The Innovators Society, a program of Community First Foundation, invests in promising, but not yet proven, innovations to increase awareness and change perceptions of mental health. They engage a network of passionate community leaders to accelerate new solutions for mental wellness.
“It is important that as a community we come together around this stigma of mental health,” said Noah Atencio, vice president of community impact at Community First Foundation. “Through The Innovators Society nonprofit accelerator program, we cultivate the most innovative ideas for improving mental wellness and expand them in Denver communities faster than otherwise possible.”

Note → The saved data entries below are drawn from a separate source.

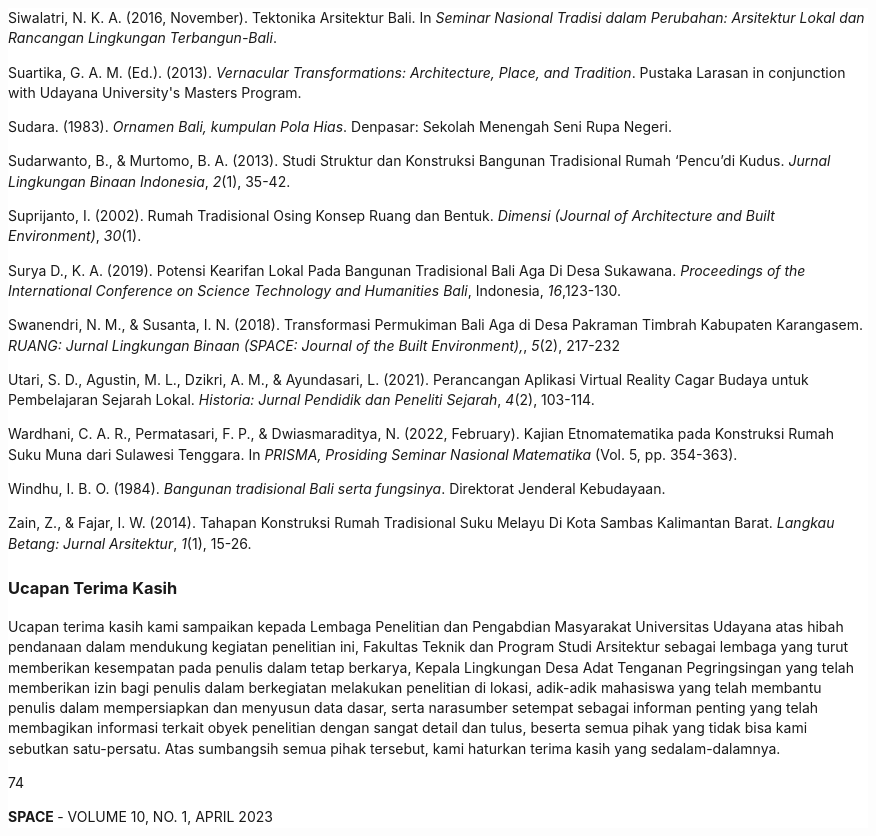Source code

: <p><span class="font8">Siwalatri, N. K. A. (2016, November). Tektonika Arsitektur Bali. In </span><span class="font8" style="font-style:italic;">Seminar Nasional Tradisi dalam Perubahan: Arsitektur Lokal dan Rancangan Lingkungan Terbangun-Bali</span><span class="font8">.</span></p>
<p><span class="font8">Suartika, G. A. M. (Ed.). (2013). </span><span class="font8" style="font-style:italic;">Vernacular Transformations: Architecture, Place, and Tradition</span><span class="font8">. Pustaka Larasan in conjunction with Udayana University's Masters Program.</span></p>
<p><span class="font8">Sudara. (1983). </span><span class="font8" style="font-style:italic;">Ornamen Bali, kumpulan Pola Hias</span><span class="font8">. Denpasar: Sekolah Menengah Seni Rupa Negeri.</span></p>
<p><span class="font8">Sudarwanto, B., &amp;&nbsp;Murtomo, B. A. (2013). Studi Struktur dan Konstruksi Bangunan Tradisional Rumah ‘Pencu’di Kudus. </span><span class="font8" style="font-style:italic;">Jurnal Lingkungan Binaan Indonesia</span><span class="font8">, </span><span class="font8" style="font-style:italic;">2</span><span class="font8">(1), 35-42.</span></p>
<p><span class="font8">Suprijanto, I. (2002). Rumah Tradisional Osing Konsep Ruang dan Bentuk. </span><span class="font8" style="font-style:italic;">Dimensi (Journal of Architecture and Built Environment)</span><span class="font8">, </span><span class="font8" style="font-style:italic;">30</span><span class="font8">(1).</span></p>
<p><span class="font8">Surya D., K. A. (2019). Potensi Kearifan Lokal Pada Bangunan Tradisional Bali Aga Di Desa Sukawana. </span><span class="font8" style="font-style:italic;">Proceedings of the International Conference on Science Technology and Humanities Bali</span><span class="font8">, Indonesia, </span><span class="font8" style="font-style:italic;">16</span><span class="font8">,123-130.</span></p>
<p><span class="font8">Swanendri, N. M., &amp;&nbsp;Susanta, I. N. (2018). Transformasi Permukiman Bali Aga di Desa Pakraman Timbrah Kabupaten Karangasem. </span><span class="font8" style="font-style:italic;">RUANG: Jurnal Lingkungan Binaan (SPACE: Journal of the Built Environment),</span><span class="font8">, </span><span class="font8" style="font-style:italic;">5</span><span class="font8">(2), 217-232</span></p>
<p><span class="font8">Utari, S. D., Agustin, M. L., Dzikri, A. M., &amp;&nbsp;Ayundasari, L. (2021). Perancangan Aplikasi Virtual Reality Cagar Budaya untuk Pembelajaran Sejarah Lokal. </span><span class="font8" style="font-style:italic;">Historia: Jurnal Pendidik dan Peneliti Sejarah</span><span class="font8">, </span><span class="font8" style="font-style:italic;">4</span><span class="font8">(2), 103-114.</span></p>
<p><span class="font8">Wardhani, C. A. R., Permatasari, F. P., &amp;&nbsp;Dwiasmaraditya, N. (2022, February). Kajian Etnomatematika pada Konstruksi Rumah Suku Muna dari Sulawesi Tenggara. In </span><span class="font8" style="font-style:italic;">PRISMA, Prosiding Seminar Nasional Matematika</span><span class="font8"> (Vol. 5, pp. 354-363).</span></p>
<p><span class="font8">Windhu, I. B. O. (1984). </span><span class="font8" style="font-style:italic;">Bangunan tradisional Bali serta fungsinya</span><span class="font8">. Direktorat Jenderal Kebudayaan.</span></p>
<p><span class="font8">Zain, Z., &amp;&nbsp;Fajar, I. W. (2014). Tahapan Konstruksi Rumah Tradisional Suku Melayu Di Kota Sambas Kalimantan Barat. </span><span class="font8" style="font-style:italic;">Langkau Betang: Jurnal Arsitektur</span><span class="font8">, </span><span class="font8" style="font-style:italic;">1</span><span class="font8">(1), 15-26.</span></p>
<h3><a name="bookmark35"></a><span class="font8" style="font-weight:bold;"><a name="bookmark36"></a>Ucapan Terima Kasih</span></h3>
<p><span class="font8">Ucapan terima kasih kami sampaikan kepada Lembaga Penelitian dan Pengabdian Masyarakat Universitas Udayana atas hibah pendanaan dalam mendukung kegiatan penelitian ini, Fakultas Teknik dan Program Studi Arsitektur sebagai lembaga yang turut memberikan kesempatan pada penulis dalam tetap berkarya, Kepala Lingkungan Desa Adat Tenganan Pegringsingan yang telah memberikan izin bagi penulis dalam berkegiatan melakukan penelitian di lokasi, adik-adik mahasiswa yang telah membantu penulis dalam mempersiapkan dan menyusun data dasar, serta narasumber setempat sebagai informan penting yang telah membagikan informasi terkait obyek penelitian dengan sangat detail dan tulus, beserta semua pihak yang tidak bisa kami sebutkan satu-persatu. Atas sumbangsih semua pihak tersebut, kami haturkan terima kasih yang sedalam-dalamnya.</span></p>
<p><span class="font0">74</span></p>
<p><span class="font0" style="font-weight:bold;">SPACE </span><span class="font0">- VOLUME 10, NO. 1, APRIL 2023</span></p>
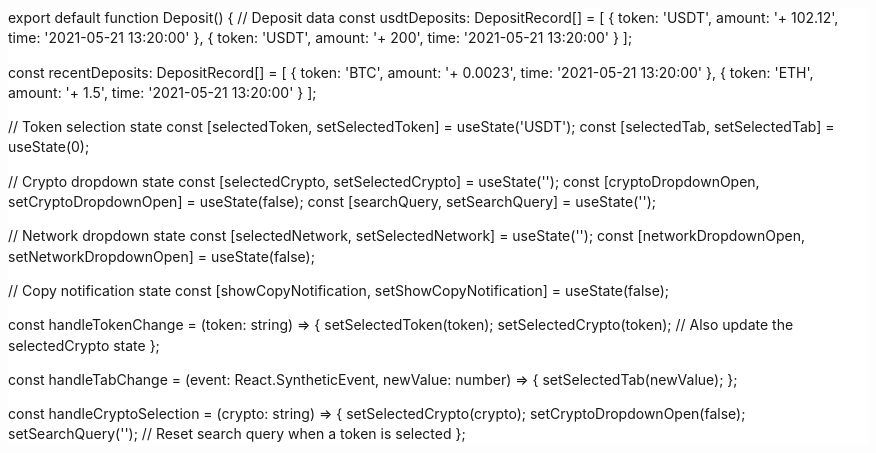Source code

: export default function Deposit() {
  // Deposit data
  const usdtDeposits: DepositRecord[] = [
    {
      token: 'USDT',
      amount: '+ 102.12',
      time: '2021-05-21 13:20:00'
    },
    {
      token: 'USDT',
      amount: '+ 200',
      time: '2021-05-21 13:20:00'
    }
  ];

  const recentDeposits: DepositRecord[] = [
    {
      token: 'BTC',
      amount: '+ 0.0023',
      time: '2021-05-21 13:20:00'
    },
    {
      token: 'ETH',
      amount: '+ 1.5',
      time: '2021-05-21 13:20:00'
    }
  ];

  // Token selection state
  const [selectedToken, setSelectedToken] = useState('USDT');
  const [selectedTab, setSelectedTab] = useState(0);
  
  // Crypto dropdown state
  const [selectedCrypto, setSelectedCrypto] = useState('');
  const [cryptoDropdownOpen, setCryptoDropdownOpen] = useState(false);
  const [searchQuery, setSearchQuery] = useState('');
  
  // Network dropdown state
  const [selectedNetwork, setSelectedNetwork] = useState('');
  const [networkDropdownOpen, setNetworkDropdownOpen] = useState(false);
  
  // Copy notification state
  const [showCopyNotification, setShowCopyNotification] = useState(false);
  
  const handleTokenChange = (token: string) => {
    setSelectedToken(token);
    setSelectedCrypto(token); // Also update the selectedCrypto state
  };
  
  const handleTabChange = (event: React.SyntheticEvent, newValue: number) => {
    setSelectedTab(newValue);
  };
  
  const handleCryptoSelection = (crypto: string) => {
    setSelectedCrypto(crypto);
    setCryptoDropdownOpen(false);
    setSearchQuery(''); // Reset search query when a token is selected
  };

B.I.O.N.I.C. was one of six innovations selected for The Innovators Society 2.0 in which mental health non profits pitched their ideas to gain funding and spent several months to develop a plan to scale their nonprofits. At the pitch in June, audience members voted in real time to give away $500,000 in grant money from Community First Foundation.
Following the pitch in June, Austin and other nonprofits in the accelerator program met with coaches for training and professional development in areas such as financial stability, marketing, and other elements to make a nonprofit successful.
After meeting with coaches, all teams created an implementation plan. Evaluation of that plan, the pitch, letters of support and coach feedback was done by a panel of community members.
At the end of the six month program, the panel chose B.I.O.N.I.C. as the grand prize winner, earning themselves an additional $50,000 in grant money, bringing its total funding throughout the program to $185,050.
“Hearing from experts in many fields — Community First Foundation staff, coaches, advisers, and the strategy labs — accelerates how we are able to roll out B.I.O.N.I.C. as a new nonprofit,” Austin said. “The money, time, and effort spared through this process will help us have the greatest impact possible. Young people will more effectively be able to handle tough times with the supportive and caring communities B.I.O.N.I.C. creates.”
For Austin, scaling the nonprofit means making the program available to schools worldwide. They will be making a starter kit with a manual for all schools who are interested in developing a program and hosting conferences during Spring Break throughout Colorado.
“We’re getting it out there quickly and getting schools curriculum so they can start a club in fall,” Austin said.
The nonprofit also plans to create webinars and hold a leadership conference in the fall.
“All the kids who are struggling, falling through the cracks when they face challenging times, we’re getting kids the tools to be able to get through those challenging times and give them a home,” Austin said. “It’s kids reaching out to kids to let them know that there are people out there that care about them.”